Please give the items below as a JSON list of strings with one string per line, skipping blank lines and leaving out the pictures.

Stored items from a collection:

· · · · ·

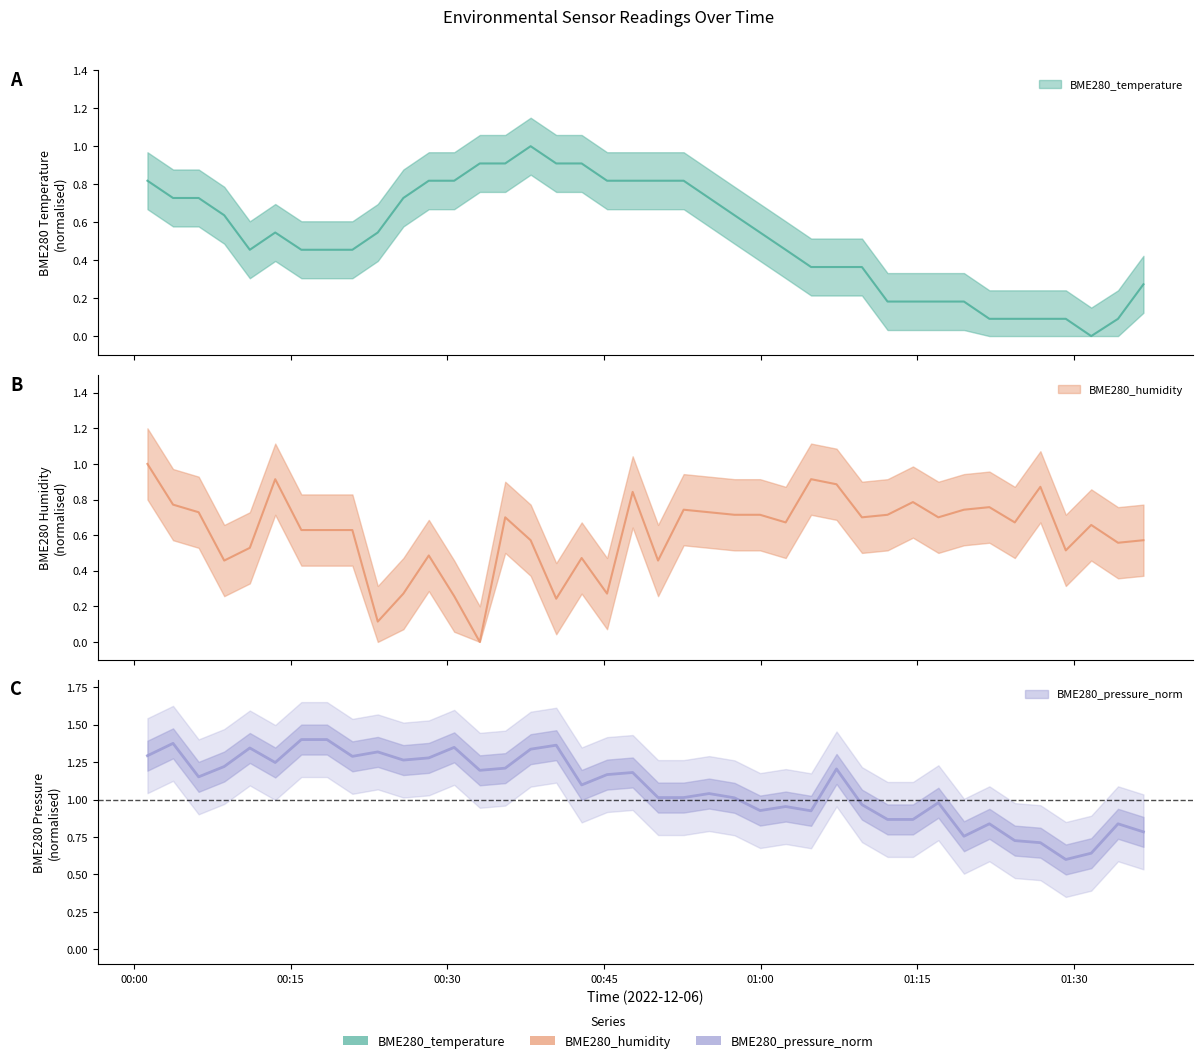

What is the difference between the highest and lowest values at 2022/12/06 01:36:38?

0.5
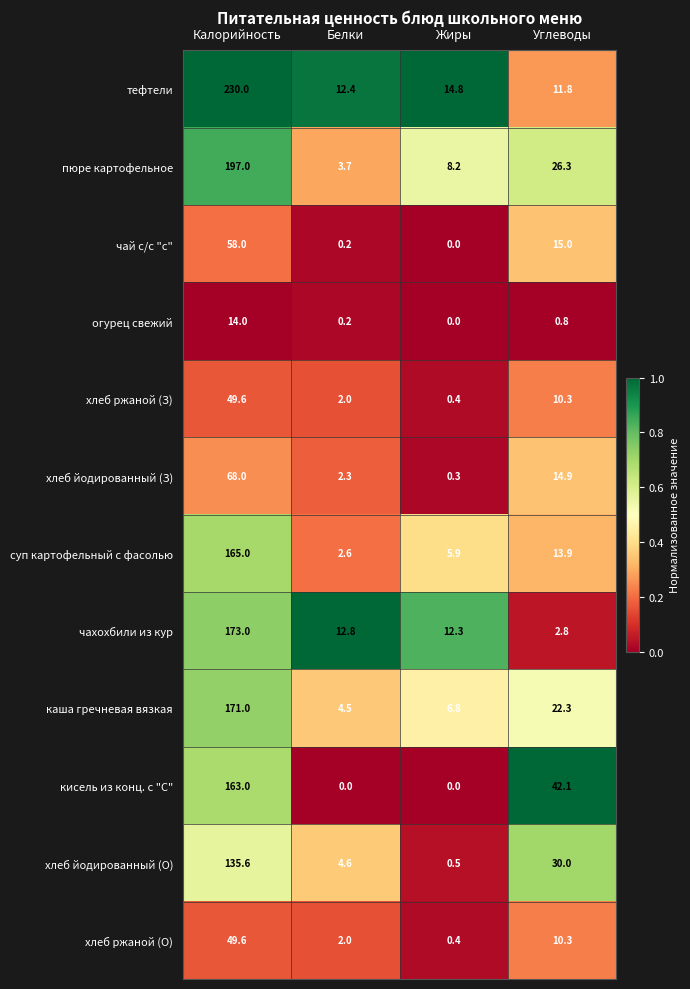

The value of хлеб ржаной (З) at Углеводы is 10.3. True or false?

True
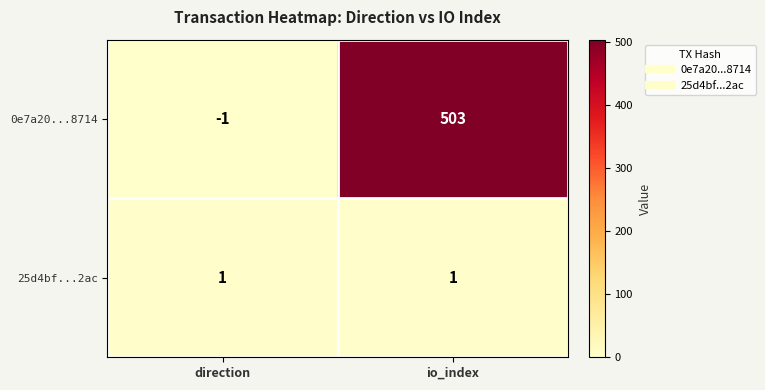

Count the number of data series in this chart.

2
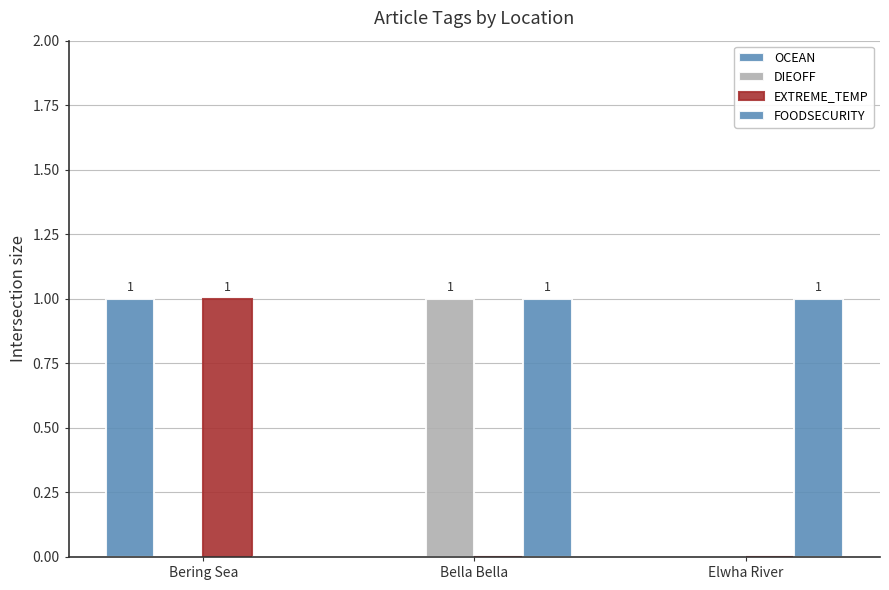

Does the chart contain stacked bars?

No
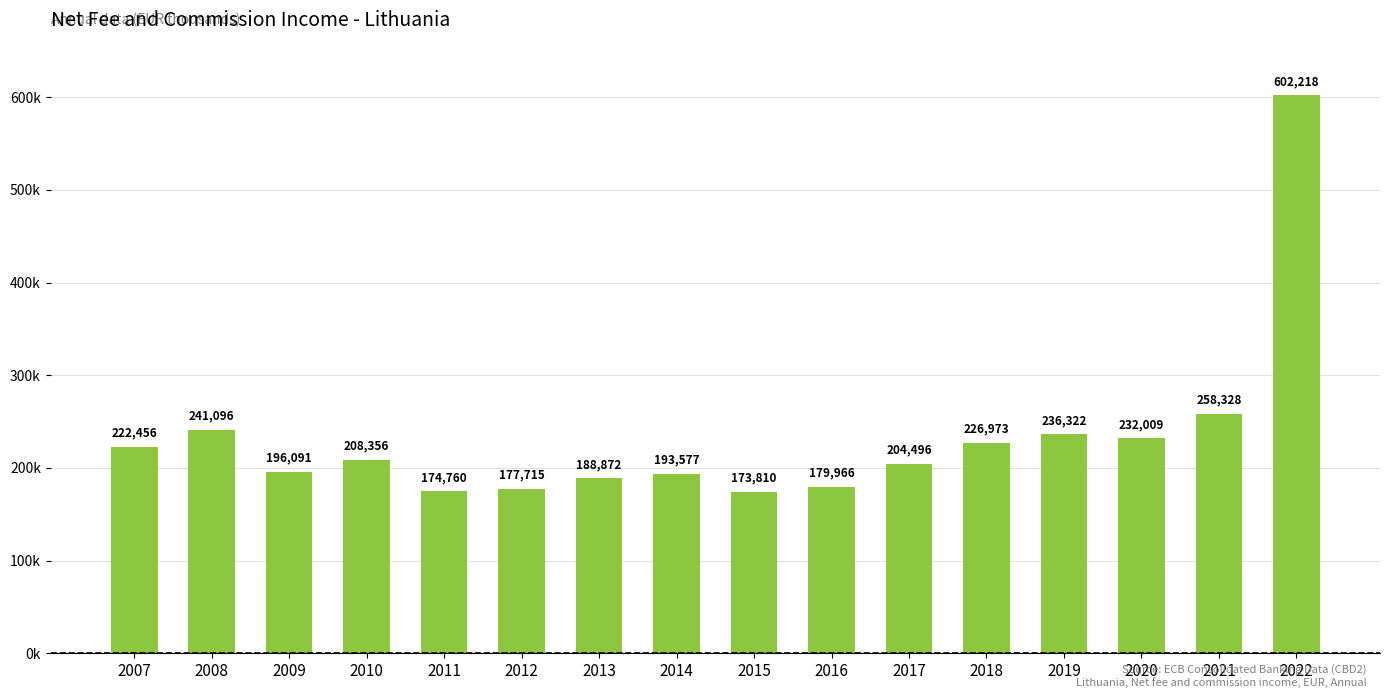

Reading left to right, transcribe all the data shown in this chart.

2007=222456	2008=241096	2009=196091	2010=208356	2011=174760	2012=177715	2013=188872	2014=193577	2015=173810	2016=179966	2017=204496	2018=226973	2019=236322	2020=232009	2021=258328	2022=602218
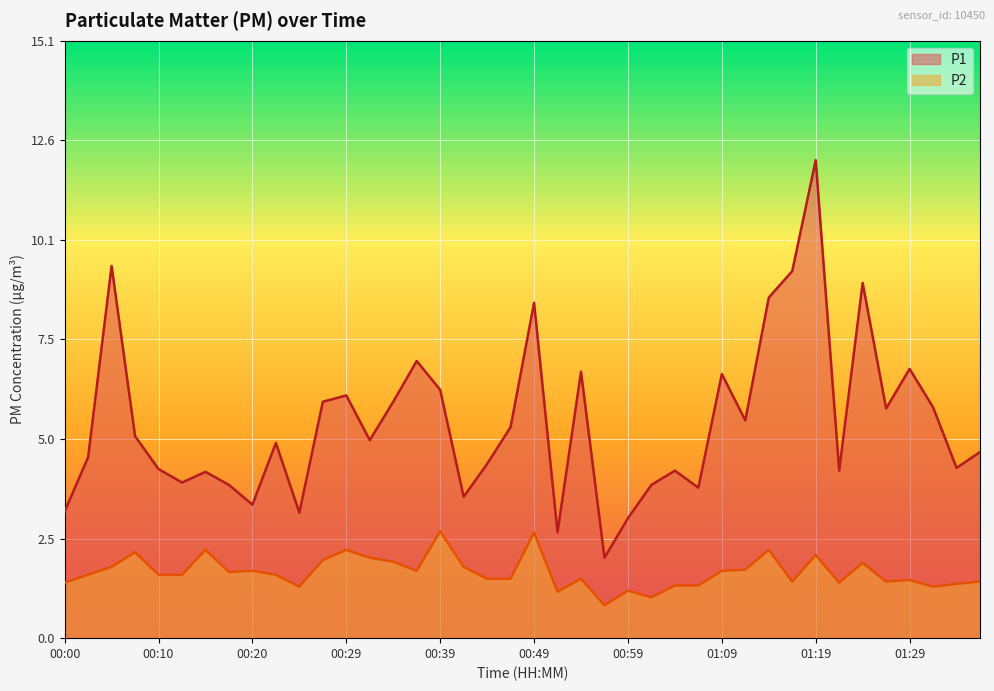

How many distinct data groups are displayed?

2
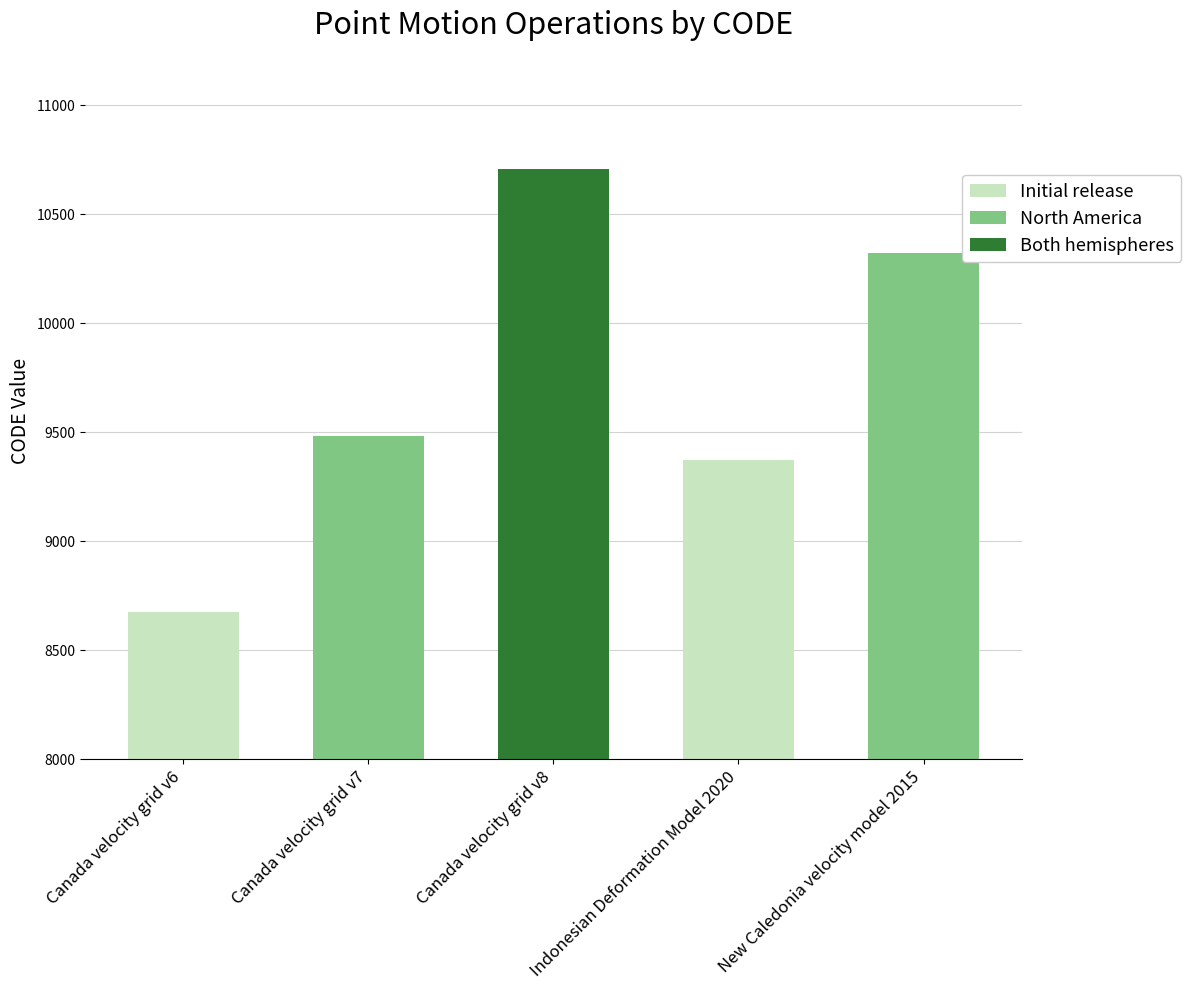

How many bars are there in total?

5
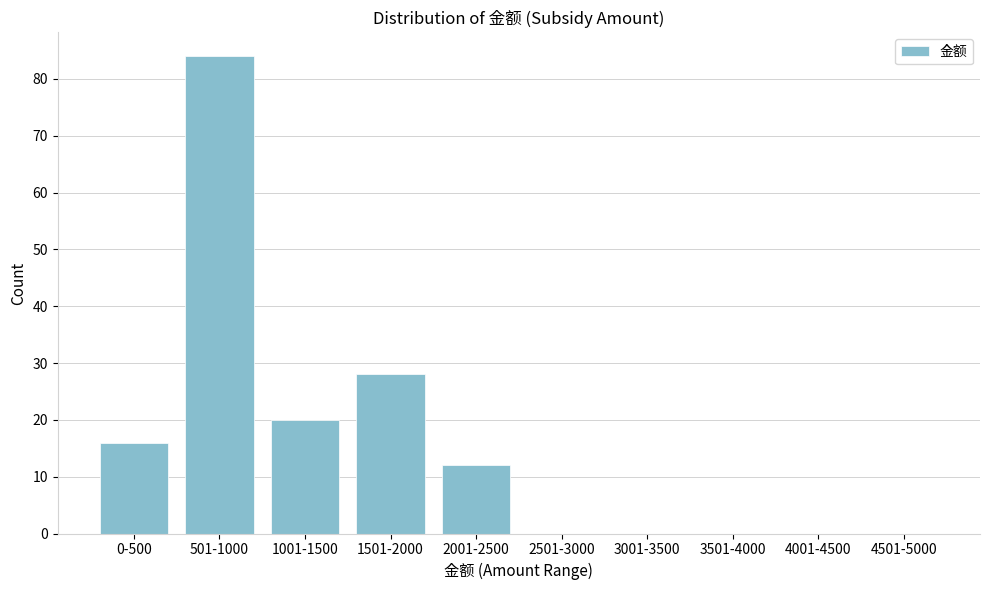

Reading left to right, what are all the values shown in this chart?

0-500=16	501-1000=84	1001-1500=20	1501-2000=28	2001-2500=12	2501-3000=0	3001-3500=0	3501-4000=0	4001-4500=0	4501-5000=0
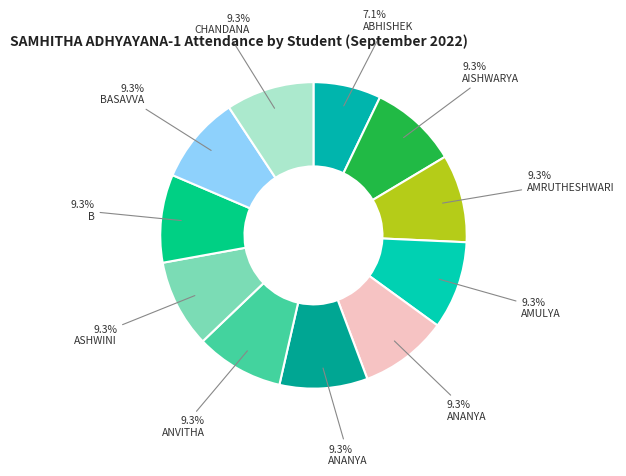

How many slices are in this pie chart?

11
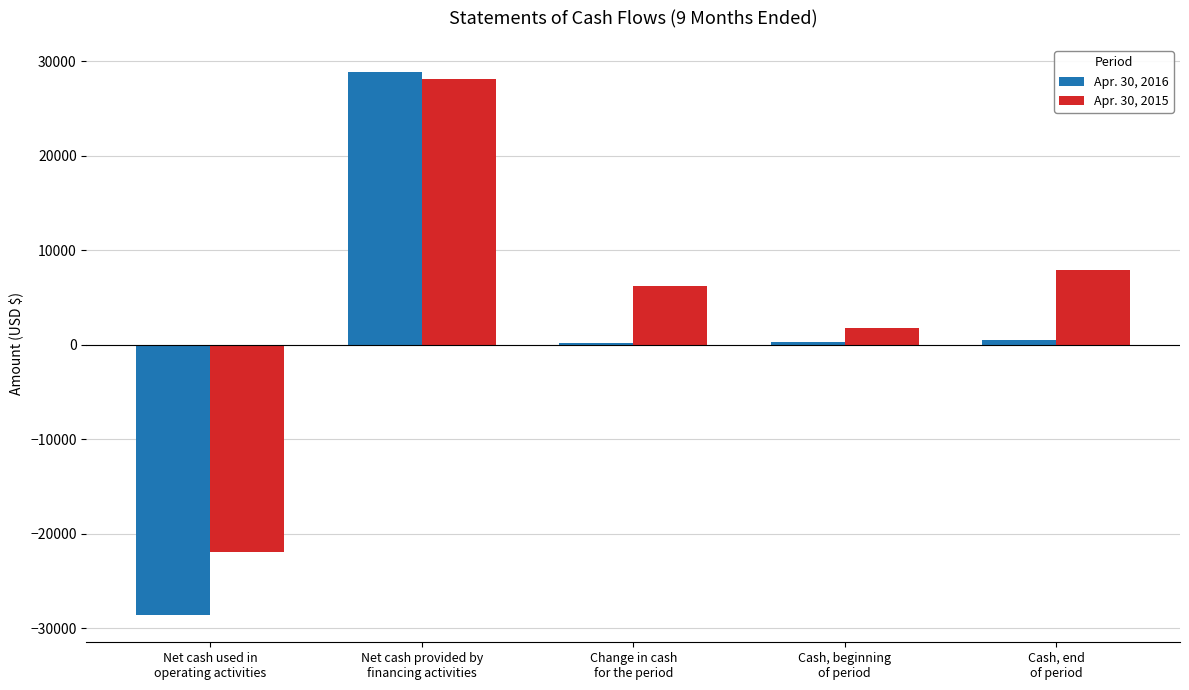

What is the highest value of the Apr. 30, 2016 series?

28860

· · · · ·

Solution to the exercise:
[
  "What is the difference between the highest and lowest values at 2022/12/06 01:36:38?",
  "0.5",
  "The value of хлеб ржаной (З) at Углеводы is 10.3. True or false?",
  "True",
  "Count the number of data series in this chart.",
  "2",
  "Does the chart contain stacked bars?",
  "No",
  "Reading left to right, transcribe all the data shown in this chart.",
  "2007=222456\t2008=241096\t2009=196091\t2010=208356\t2011=174760\t2012=177715\t2013=188872\t2014=193577\t2015=173810\t2016=179966\t2017=204496\t2018=226973\t2019=236322\t2020=232009\t2021=258328\t2022=602218",
  "How many distinct data groups are displayed?",
  "2",
  "How many bars are there in total?",
  "5",
  "Reading left to right, what are all the values shown in this chart?",
  "0-500=16\t501-1000=84\t1001-1500=20\t1501-2000=28\t2001-2500=12\t2501-3000=0\t3001-3500=0\t3501-4000=0\t4001-4500=0\t4501-5000=0",
  "How many slices are in this pie chart?",
  "11",
  "What is the highest value of the Apr. 30, 2016 series?",
  "28860"
]